From the first line of the listing below through the line with "wrist: (1333, 1088)", transcribe exactly and skip the pictures.
··········
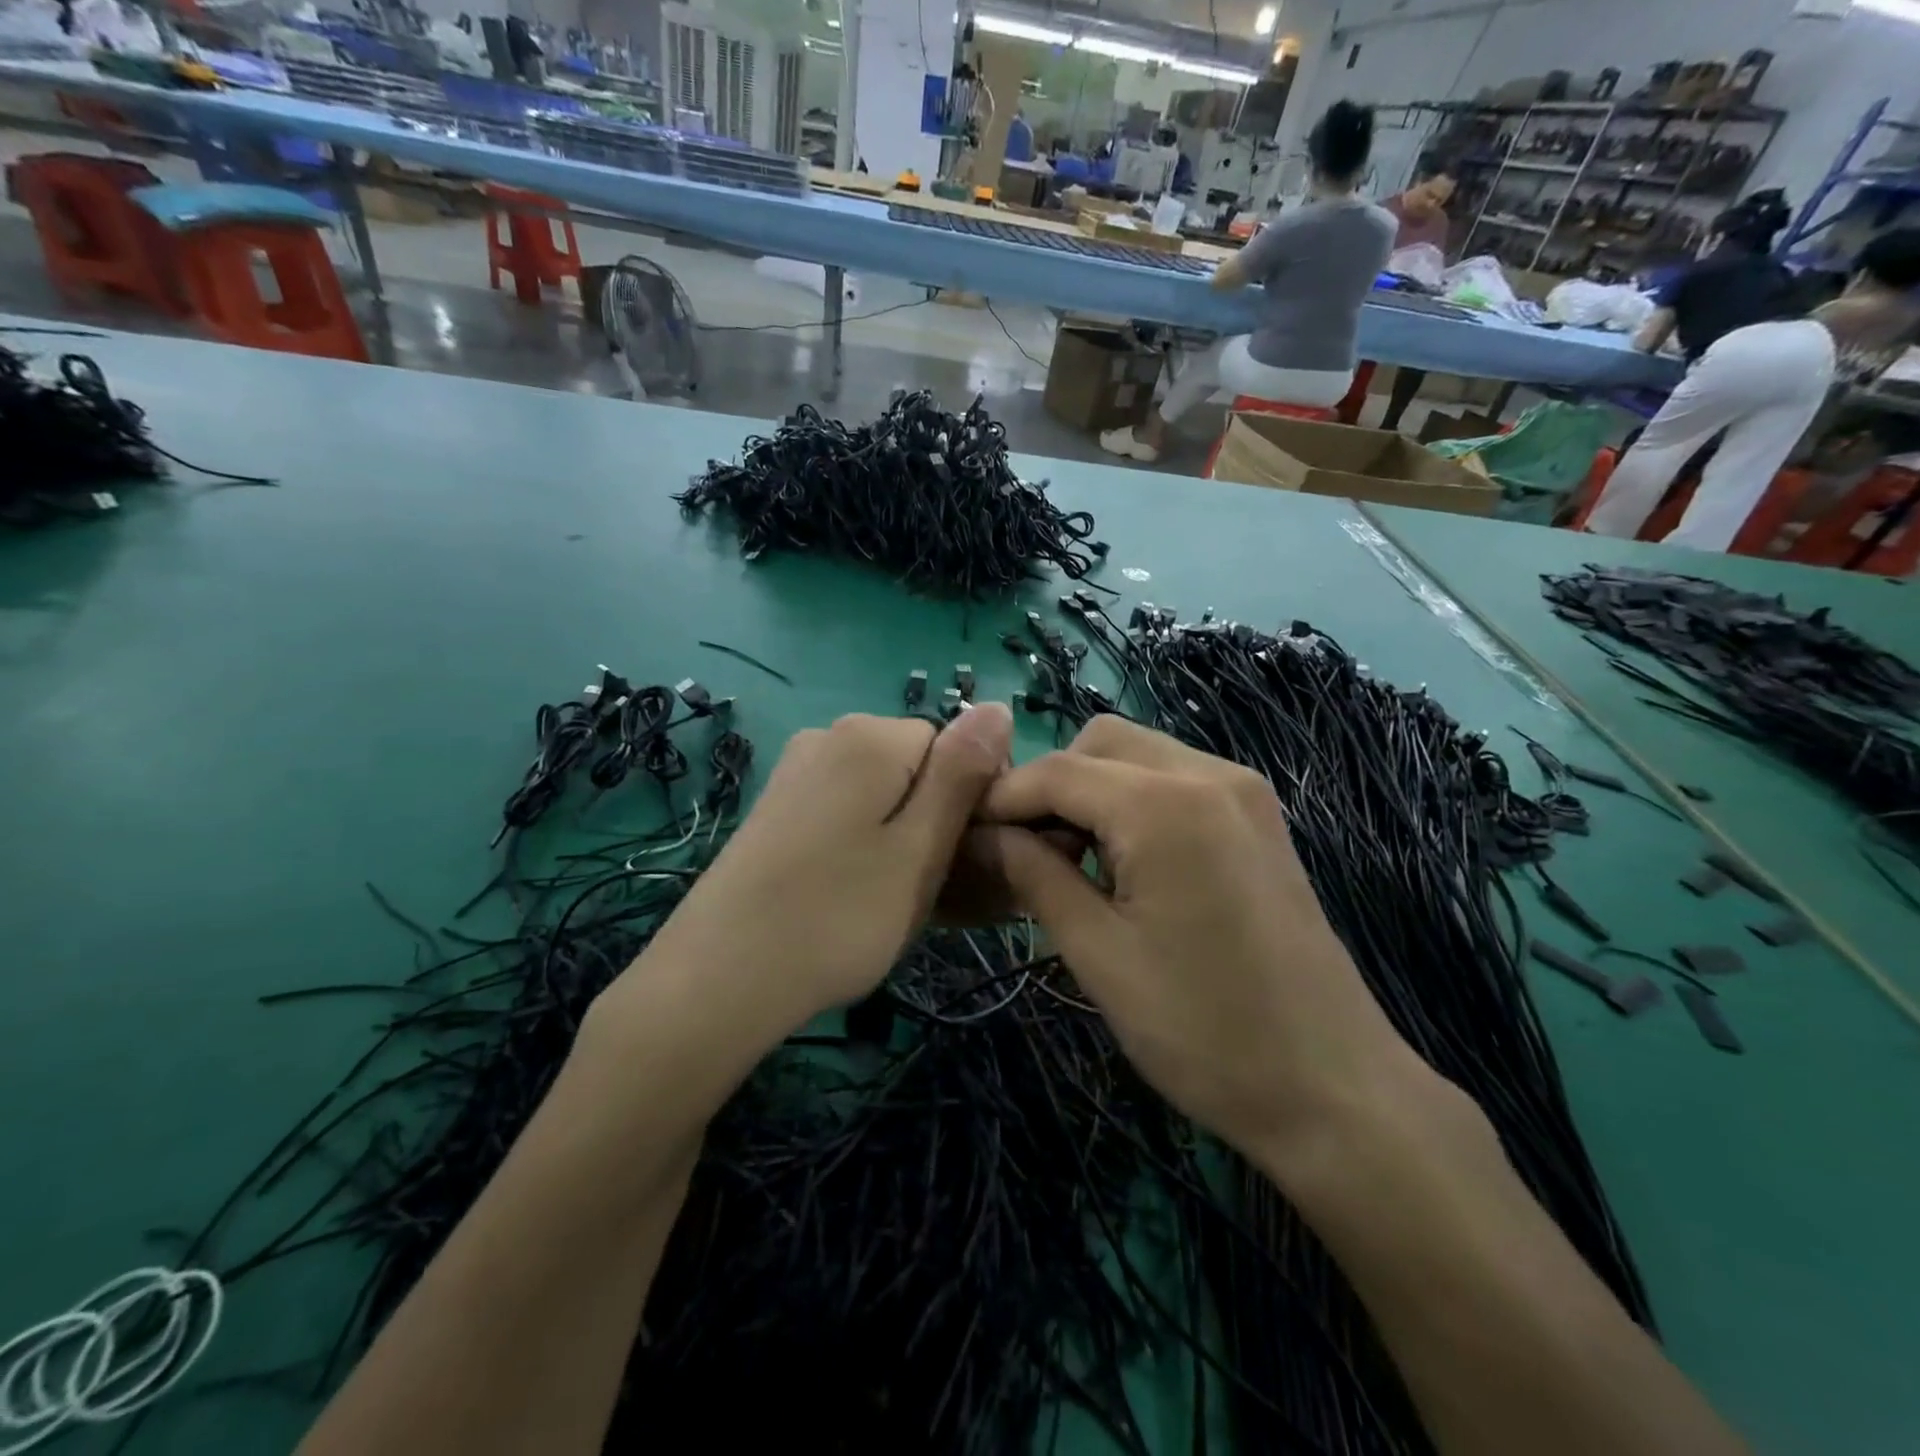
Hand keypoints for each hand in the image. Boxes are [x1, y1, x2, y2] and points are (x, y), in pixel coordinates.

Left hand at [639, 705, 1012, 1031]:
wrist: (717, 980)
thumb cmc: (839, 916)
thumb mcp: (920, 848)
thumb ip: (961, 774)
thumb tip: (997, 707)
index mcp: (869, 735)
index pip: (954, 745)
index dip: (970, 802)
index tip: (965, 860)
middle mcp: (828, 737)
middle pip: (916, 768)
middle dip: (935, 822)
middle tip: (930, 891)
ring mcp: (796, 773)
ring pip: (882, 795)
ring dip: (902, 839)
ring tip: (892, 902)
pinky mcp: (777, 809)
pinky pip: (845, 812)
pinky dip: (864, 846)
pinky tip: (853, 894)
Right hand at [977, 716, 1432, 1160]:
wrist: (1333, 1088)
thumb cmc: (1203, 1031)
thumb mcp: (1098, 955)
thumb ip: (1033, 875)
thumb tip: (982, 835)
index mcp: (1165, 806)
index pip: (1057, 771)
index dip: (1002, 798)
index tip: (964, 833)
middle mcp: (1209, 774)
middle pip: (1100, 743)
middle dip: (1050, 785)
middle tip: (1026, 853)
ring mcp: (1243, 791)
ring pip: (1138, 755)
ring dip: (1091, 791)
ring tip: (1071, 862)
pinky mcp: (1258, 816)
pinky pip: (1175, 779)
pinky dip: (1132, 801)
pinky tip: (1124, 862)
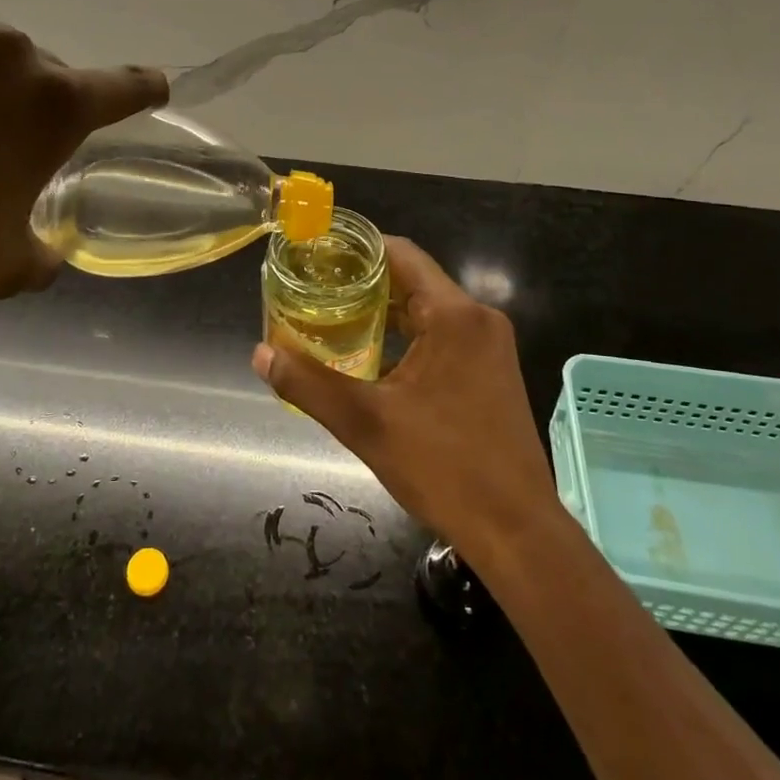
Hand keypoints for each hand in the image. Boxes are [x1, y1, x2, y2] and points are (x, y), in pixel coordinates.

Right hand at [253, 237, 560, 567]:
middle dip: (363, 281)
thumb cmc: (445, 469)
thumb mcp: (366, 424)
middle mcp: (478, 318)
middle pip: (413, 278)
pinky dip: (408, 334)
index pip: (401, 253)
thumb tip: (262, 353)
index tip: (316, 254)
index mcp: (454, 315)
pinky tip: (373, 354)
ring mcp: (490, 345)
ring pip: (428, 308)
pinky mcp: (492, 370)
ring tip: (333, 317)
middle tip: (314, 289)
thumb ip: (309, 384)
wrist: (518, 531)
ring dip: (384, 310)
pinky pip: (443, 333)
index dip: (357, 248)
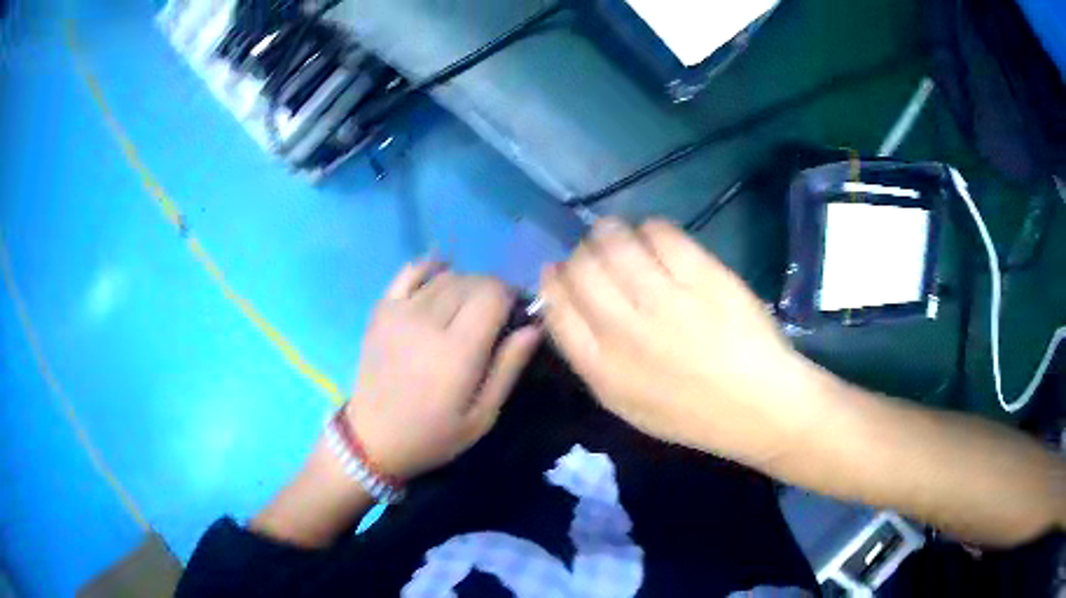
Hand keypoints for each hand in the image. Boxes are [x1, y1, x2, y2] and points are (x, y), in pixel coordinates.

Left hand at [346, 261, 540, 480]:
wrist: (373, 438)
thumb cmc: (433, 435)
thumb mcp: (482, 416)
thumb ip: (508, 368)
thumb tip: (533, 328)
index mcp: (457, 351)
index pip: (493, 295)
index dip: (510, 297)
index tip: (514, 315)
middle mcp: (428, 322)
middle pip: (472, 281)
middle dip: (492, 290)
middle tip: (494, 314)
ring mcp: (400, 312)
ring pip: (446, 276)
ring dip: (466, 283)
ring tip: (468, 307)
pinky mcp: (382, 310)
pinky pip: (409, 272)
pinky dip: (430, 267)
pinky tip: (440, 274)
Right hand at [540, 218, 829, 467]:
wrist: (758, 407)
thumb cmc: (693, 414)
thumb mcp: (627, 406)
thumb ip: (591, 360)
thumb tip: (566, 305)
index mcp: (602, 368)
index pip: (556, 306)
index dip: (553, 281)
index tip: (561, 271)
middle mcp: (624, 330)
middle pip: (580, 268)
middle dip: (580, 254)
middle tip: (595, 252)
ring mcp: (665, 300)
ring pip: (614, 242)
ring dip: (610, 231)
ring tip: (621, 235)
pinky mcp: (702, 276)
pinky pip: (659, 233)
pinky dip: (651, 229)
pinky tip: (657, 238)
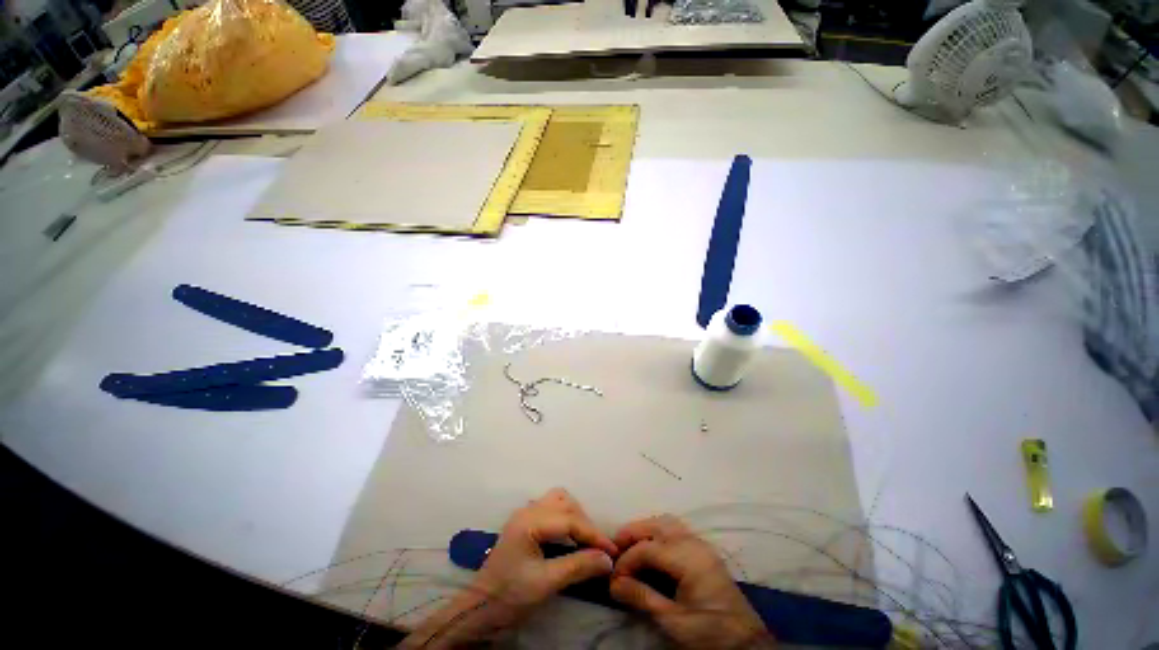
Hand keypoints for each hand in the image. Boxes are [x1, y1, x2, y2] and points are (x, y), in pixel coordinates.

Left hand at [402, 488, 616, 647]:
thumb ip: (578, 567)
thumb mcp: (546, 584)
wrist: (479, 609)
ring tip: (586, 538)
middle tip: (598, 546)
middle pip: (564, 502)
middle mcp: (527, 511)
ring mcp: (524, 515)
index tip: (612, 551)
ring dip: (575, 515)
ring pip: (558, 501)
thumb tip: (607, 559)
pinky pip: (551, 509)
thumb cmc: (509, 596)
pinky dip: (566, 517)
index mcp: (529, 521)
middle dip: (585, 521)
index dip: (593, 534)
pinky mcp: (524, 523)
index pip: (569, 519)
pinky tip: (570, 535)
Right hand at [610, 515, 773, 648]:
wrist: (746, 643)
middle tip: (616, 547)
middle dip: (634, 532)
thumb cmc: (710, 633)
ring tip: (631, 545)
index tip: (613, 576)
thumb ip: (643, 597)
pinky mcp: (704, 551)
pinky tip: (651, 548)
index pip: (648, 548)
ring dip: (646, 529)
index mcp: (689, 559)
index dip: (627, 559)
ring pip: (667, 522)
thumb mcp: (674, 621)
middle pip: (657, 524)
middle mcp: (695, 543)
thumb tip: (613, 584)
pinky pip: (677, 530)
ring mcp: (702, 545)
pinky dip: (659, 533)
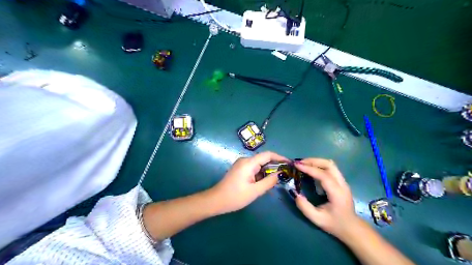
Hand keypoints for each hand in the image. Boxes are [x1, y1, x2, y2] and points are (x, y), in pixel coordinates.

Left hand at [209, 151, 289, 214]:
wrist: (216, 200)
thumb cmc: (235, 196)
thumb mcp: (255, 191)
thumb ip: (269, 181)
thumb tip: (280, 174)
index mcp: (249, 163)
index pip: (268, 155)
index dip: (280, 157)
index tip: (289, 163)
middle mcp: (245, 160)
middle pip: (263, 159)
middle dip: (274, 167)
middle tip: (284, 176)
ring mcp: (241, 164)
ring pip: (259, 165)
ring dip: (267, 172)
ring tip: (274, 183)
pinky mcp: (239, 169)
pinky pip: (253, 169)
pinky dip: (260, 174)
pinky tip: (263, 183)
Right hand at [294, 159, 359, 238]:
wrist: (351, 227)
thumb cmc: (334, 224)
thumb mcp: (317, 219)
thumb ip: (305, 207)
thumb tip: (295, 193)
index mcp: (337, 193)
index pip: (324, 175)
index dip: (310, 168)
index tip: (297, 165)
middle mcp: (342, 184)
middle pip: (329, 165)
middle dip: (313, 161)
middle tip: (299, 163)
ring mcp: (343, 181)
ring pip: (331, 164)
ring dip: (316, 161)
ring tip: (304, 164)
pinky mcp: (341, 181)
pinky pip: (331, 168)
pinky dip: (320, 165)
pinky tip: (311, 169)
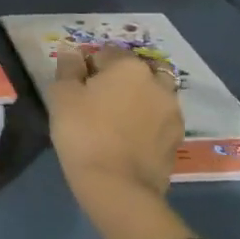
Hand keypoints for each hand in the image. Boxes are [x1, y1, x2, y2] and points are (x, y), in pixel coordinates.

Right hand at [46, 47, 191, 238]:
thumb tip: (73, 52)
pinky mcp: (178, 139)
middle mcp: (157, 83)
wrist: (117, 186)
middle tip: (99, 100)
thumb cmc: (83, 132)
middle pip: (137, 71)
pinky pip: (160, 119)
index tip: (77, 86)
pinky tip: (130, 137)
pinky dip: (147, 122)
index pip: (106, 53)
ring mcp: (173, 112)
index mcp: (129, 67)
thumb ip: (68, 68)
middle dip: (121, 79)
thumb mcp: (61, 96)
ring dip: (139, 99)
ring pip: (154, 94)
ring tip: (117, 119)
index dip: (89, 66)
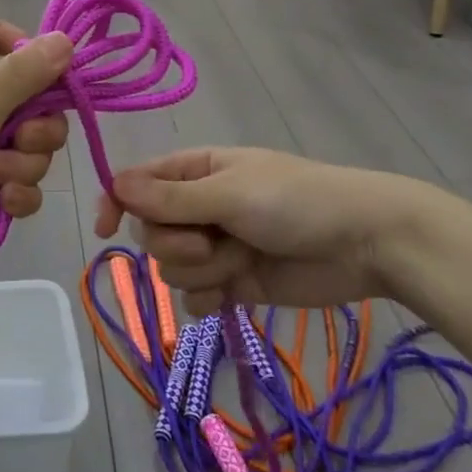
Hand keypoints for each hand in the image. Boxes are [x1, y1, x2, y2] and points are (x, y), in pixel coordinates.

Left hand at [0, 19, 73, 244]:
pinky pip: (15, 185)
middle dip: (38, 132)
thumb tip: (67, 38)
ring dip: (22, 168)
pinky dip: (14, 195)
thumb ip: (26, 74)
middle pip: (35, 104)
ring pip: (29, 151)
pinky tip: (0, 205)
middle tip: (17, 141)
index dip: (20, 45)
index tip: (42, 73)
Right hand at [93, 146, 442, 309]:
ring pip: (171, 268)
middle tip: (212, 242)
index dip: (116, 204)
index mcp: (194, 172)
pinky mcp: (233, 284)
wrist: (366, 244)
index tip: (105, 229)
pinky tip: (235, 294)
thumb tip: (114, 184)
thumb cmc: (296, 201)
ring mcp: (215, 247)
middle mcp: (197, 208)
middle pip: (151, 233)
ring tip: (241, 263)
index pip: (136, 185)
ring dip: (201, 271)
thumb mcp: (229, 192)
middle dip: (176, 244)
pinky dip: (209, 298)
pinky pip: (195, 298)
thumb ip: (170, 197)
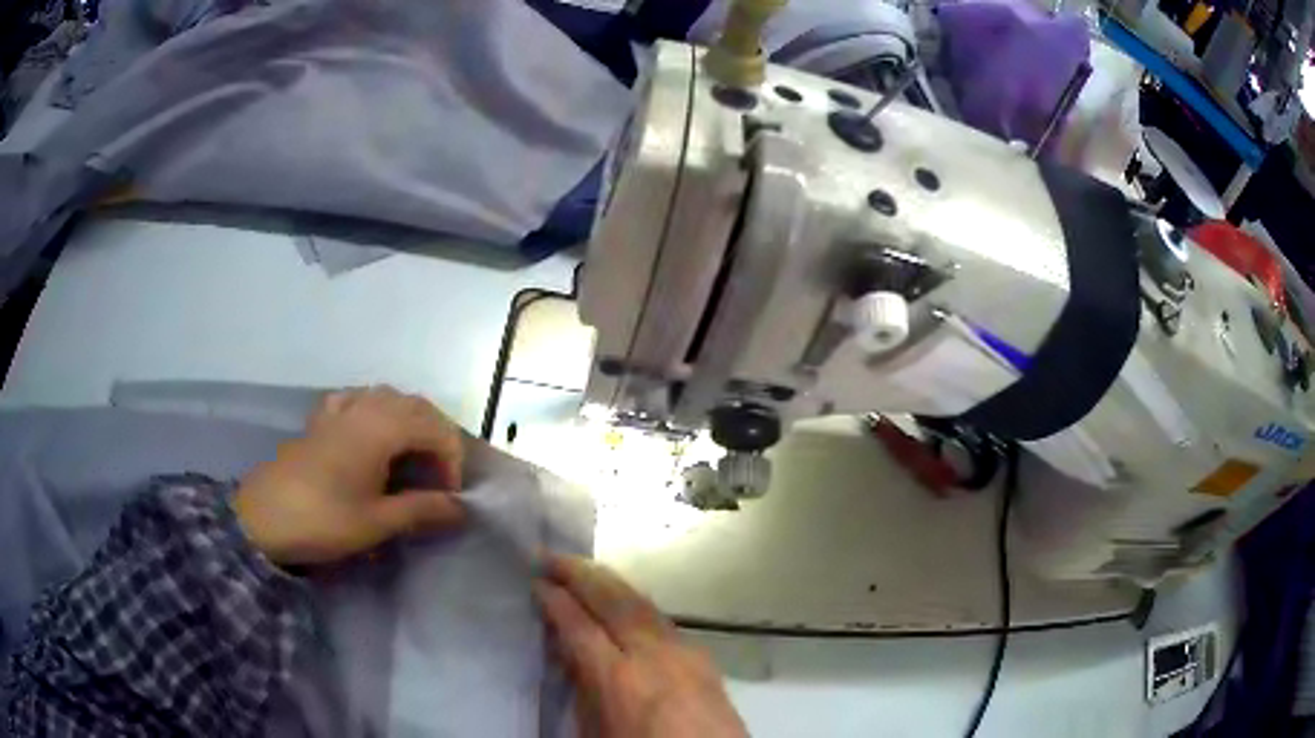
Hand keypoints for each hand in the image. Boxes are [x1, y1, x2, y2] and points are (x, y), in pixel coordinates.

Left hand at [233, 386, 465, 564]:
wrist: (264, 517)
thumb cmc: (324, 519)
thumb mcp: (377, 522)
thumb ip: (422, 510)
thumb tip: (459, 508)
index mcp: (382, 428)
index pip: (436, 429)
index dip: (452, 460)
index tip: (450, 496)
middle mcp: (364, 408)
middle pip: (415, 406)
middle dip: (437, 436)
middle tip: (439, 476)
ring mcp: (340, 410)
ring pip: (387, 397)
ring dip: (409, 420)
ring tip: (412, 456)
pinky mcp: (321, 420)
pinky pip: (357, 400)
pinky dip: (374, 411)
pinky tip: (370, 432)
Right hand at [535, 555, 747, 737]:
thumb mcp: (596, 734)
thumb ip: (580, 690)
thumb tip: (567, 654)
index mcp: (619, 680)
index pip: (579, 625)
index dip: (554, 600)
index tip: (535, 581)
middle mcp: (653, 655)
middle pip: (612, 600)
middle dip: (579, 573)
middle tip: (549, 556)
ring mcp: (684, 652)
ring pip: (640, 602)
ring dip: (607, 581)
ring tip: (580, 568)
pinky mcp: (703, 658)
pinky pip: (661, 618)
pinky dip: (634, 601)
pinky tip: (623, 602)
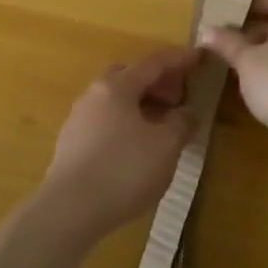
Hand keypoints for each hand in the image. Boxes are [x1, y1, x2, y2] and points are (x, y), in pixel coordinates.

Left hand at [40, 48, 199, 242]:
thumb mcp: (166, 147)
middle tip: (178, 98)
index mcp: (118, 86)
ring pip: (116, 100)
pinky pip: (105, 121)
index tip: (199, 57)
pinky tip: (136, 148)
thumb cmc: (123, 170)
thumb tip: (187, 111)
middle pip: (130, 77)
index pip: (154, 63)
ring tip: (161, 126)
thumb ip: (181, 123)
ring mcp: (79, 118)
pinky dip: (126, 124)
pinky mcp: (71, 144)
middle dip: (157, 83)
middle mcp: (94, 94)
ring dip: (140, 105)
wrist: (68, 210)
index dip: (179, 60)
··········
◆ Reply to the task:
Hand keypoints for each hand in the image. Boxes are [x1, y1, x2, y2] and points are (x, y), in pixel coordinates.

Left hand at [639, 705, 1012, 1031]:
wrist: (717, 980)
thumb cmc: (839, 916)
thumb mcp: (920, 848)
thumb ip: (961, 774)
thumb tip: (997, 707)
index mcp: (869, 735)
index pip: (954, 745)
index dip: (970, 802)
index tip: (965, 860)
middle mcp: (828, 737)
middle pip: (916, 768)
middle dip: (935, 822)
middle tip: (930, 891)
ring mcp: (796, 773)
ring pip: (882, 795)
ring dip: (902, 839)
ring tip: (892, 902)
pinky mcp: (777, 809)
pinky pip: (845, 812)
pinky dip: (864, 846)
pinky tip: (853, 894)
Right hand at [977, 716, 1432, 1160]:
wrist: (1333, 1088)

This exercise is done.